On the positive, My parents did put in a swimming pool somewhere around 8/9 and I spent hours - all day in the pool - all summer And each year I became more and more active - physcial activity and other school activities. I was not an athlete on sports team, but I learned what physical activities I really enjoyed and do to this day

Note: I am not someone who is naturally thin - I still have to work at diet. But working at 5-15 lbs is less daunting
Anonymous
I was slightly overweight from late elementary school through most of high school but always had a pretty healthy self-image and am much more fit now than I was as a kid.

My parents set a healthy model for me and did not focus on my weight. We ate healthy at home (thank goodness, or I think I would have weighed much more!) and I remember my mom encouraging me to join her for walks and pushing me to play a sport in high school. In retrospect, she might have been pushing those things to help me stay a healthy weight, but at the time, I just thought she wanted company and thought it was important that anyone (regardless of weight) be active. Later in high school, when I chose to join weight watchers and a gym, it was very much my own doing -- even though they could have easily covered the costs, they made me pay for at least some of them, which I think helped me take ownership for my own choices and health. They encouraged me with complements, but I never had the sense that their opinion of my self-worth was in any way tied to my weight.

I remember my dad commenting on how pretty I looked often - I believed those compliments were sincere and took them to heart.

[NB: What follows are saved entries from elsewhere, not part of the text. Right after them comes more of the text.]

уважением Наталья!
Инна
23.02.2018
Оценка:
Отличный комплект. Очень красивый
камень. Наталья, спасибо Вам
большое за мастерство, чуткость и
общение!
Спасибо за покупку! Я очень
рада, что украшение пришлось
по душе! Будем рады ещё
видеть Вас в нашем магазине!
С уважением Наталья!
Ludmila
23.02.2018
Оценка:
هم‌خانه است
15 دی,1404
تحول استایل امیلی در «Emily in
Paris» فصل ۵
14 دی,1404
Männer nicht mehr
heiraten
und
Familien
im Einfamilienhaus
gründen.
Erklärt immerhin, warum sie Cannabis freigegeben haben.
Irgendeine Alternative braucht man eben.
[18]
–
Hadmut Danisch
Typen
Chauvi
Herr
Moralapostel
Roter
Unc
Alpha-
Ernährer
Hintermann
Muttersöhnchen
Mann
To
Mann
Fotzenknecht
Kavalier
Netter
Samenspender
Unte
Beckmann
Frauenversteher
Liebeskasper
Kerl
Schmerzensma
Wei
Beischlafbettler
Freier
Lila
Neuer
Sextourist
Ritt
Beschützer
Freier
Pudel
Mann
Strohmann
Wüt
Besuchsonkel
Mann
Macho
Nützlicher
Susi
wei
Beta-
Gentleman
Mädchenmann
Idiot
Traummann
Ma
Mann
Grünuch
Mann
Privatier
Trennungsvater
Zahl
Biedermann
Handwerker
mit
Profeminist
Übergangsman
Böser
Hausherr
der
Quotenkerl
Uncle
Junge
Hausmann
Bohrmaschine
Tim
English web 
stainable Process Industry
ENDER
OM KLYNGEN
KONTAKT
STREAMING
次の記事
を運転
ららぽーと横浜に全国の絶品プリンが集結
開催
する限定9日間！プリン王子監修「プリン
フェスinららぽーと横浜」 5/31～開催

I also distinctly remember my mom telling me around age 10, when I was struggling with recent weight gain and a close-in-age sister who was tiny and adorable, that she (my mom) had to shop in the 'big girls' department as a kid. In retrospect, I think that might have been a lie, but at the time it made me feel better about myself and that being a bit overweight as a preteen did not predetermine that I would be overweight as an adult.

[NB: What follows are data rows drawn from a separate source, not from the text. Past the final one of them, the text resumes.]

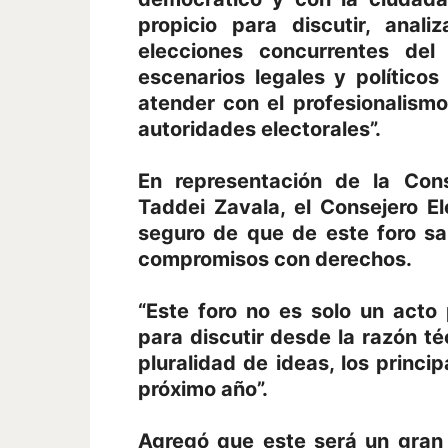
propicio para discutir, anal
elecciones concurrentes de
escenarios legales y polític
atender con el profesionalism
autoridades electorales”.
En representación de la Cons
Taddei Zavala, el Consejero E
seguro de que de este foro sa
compromisos con derechos.
“Este foro no es solo un acto 
para discutir desde la razón té
pluralidad de ideas, los princi
próximo año”.
Agregó que este será un gran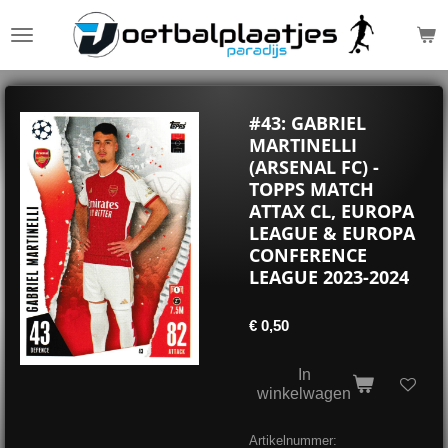
Ga
direct
naar
de
hoofdinhoud
#43: GABRIEL
MARTINELLI
(ARSENAL FC) -
TOPPS MATCH
ATTAX CL, EUROPA
LEAGUE & EUROPA
CONFERENCE
LEAGUE 2023-2024
€ 0,50
In
winkelwagen
Artikelnummer: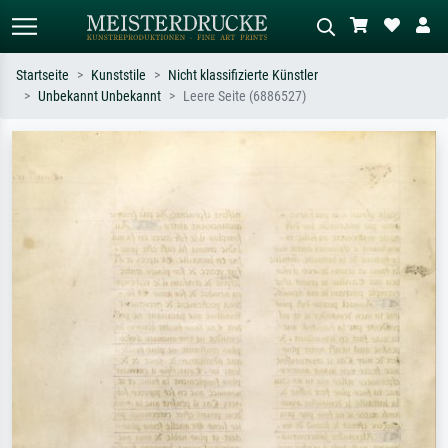
Startseite
Kunststile
Nicht klassifizierte Künstler
Unbekannt Unbekannt
Leere Seite (6886527)
Standardsuche
KI-Bildersuche
Suchen Sie nach Künstlern, Werktiteln
Beschreiben Sie die Szene – z.B. Grüne
oder Stilen – z.B. Monet,
Wiese, Abstrakt mit viel Rot, Dunkles
Sternennacht, Impressionismus, Welle
Ölgemälde, Stehender Akt neben einem
Hokusai, Akt.
Baum.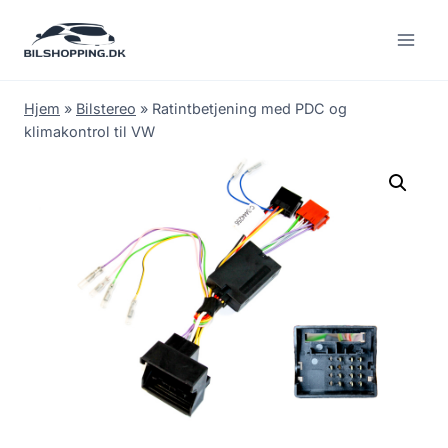
Fortsæt
til
indhold
Hjem
»
Bilstereo
»
Ratintbetjening med PDC og
klimakontrol til VW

I grew up into an athletic adult with a healthy self-image (I'll never be super skinny, but am a healthy weight) so I guess those things worked
Anonymous
Anonymous wrote:I was chubby from about 3rd grade through 6th grade. My mom didn't say a word to me about it, which I learned later in life was deliberate. Believe me, your child knows he/she is chubby, and there is very little that you can say that will make the situation better. My mom says that she knew I was a sensitive child and that there was a good chance that anything she said would backfire.

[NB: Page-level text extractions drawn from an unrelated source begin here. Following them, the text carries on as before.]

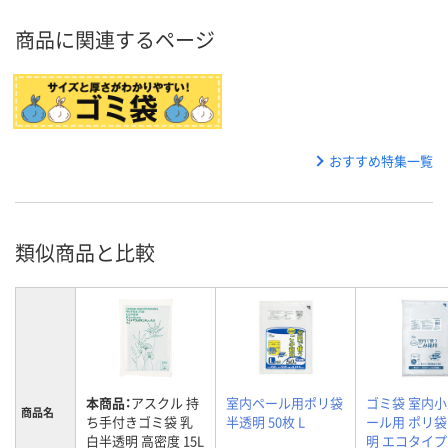
商品に関連するページ
おすすめ特集一覧
類似商品と比較
本商品：
アスクル 持
室内ペール用ポリ袋
ゴミ袋 室内
商品名
ち手付きゴミ袋 乳
半透明 50枚 L
ール用 ポリ袋
白半透明 高密度 15L
明 エコタイプ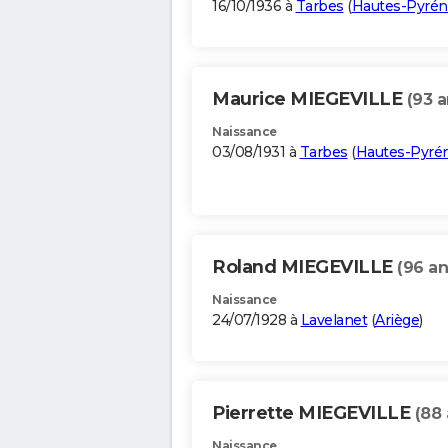
16/10/1936 à
Tarbes
(
Hautes-Pyrén
Maurice MIEGEVILLE
(93 a
Naissance
03/08/1931 à
Tarbes
(
Hautes-Pyré
Roland MIEGEVILLE
(96 an
Naissance
24/07/1928 à
Lavelanet
(
Ariège
)
Pierrette MIEGEVILLE
(88 
Naissance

Despite what hysterical news media would have us believe, not all chubby kids become overweight adults. The summer before 6th grade I discovered a sport that I love to this day and the weight came right off.


Which sport was this?
Anonymous
My family kept a lot of junk in the house. My few years younger sister could eat all the crud and stay thin. I was not so fortunate.

Finally, when I was 15 I started trying to lose weight on my own. Running helped me so much. I also started to keep a food journal so I could track my calories. It really helped curb in between meals snacking.

If my Mom got mad at me she would sometimes attack me for my weight. That was so hurtful. I think she is much wiser now and regrets those comments.
Anonymous
I was overweight as a child. Didn't lose it til I moved away from home to a place where I had to walk everywhere, including the grocery store. One of my issues was I lived in a house with voracious teenage brothers. Whenever there was something I wanted to eat in the house I learned to scoff it quick and often, because if I waited it would disappear (leftovers, boxed cereal, snacks etc).

Gained it all back once I had kids, though
Anonymous
The only thing that was helpful for me - as a kid and today - was regular exercise. And by that I mean 5-7 days a week of cardio. I was a chubby (not fat) kid, then was thin in jr. high and high school after I joined the soccer and track teams. When I dropped the teams, I got fat again. I struggled with figuring this out for about 20 years - only now feel like I have made daily exercise part of my life.

My family was very supportive and never made comments about my weight. My mom cooked and ate healthily, but I would snack at home after school when I wasn't doing sports.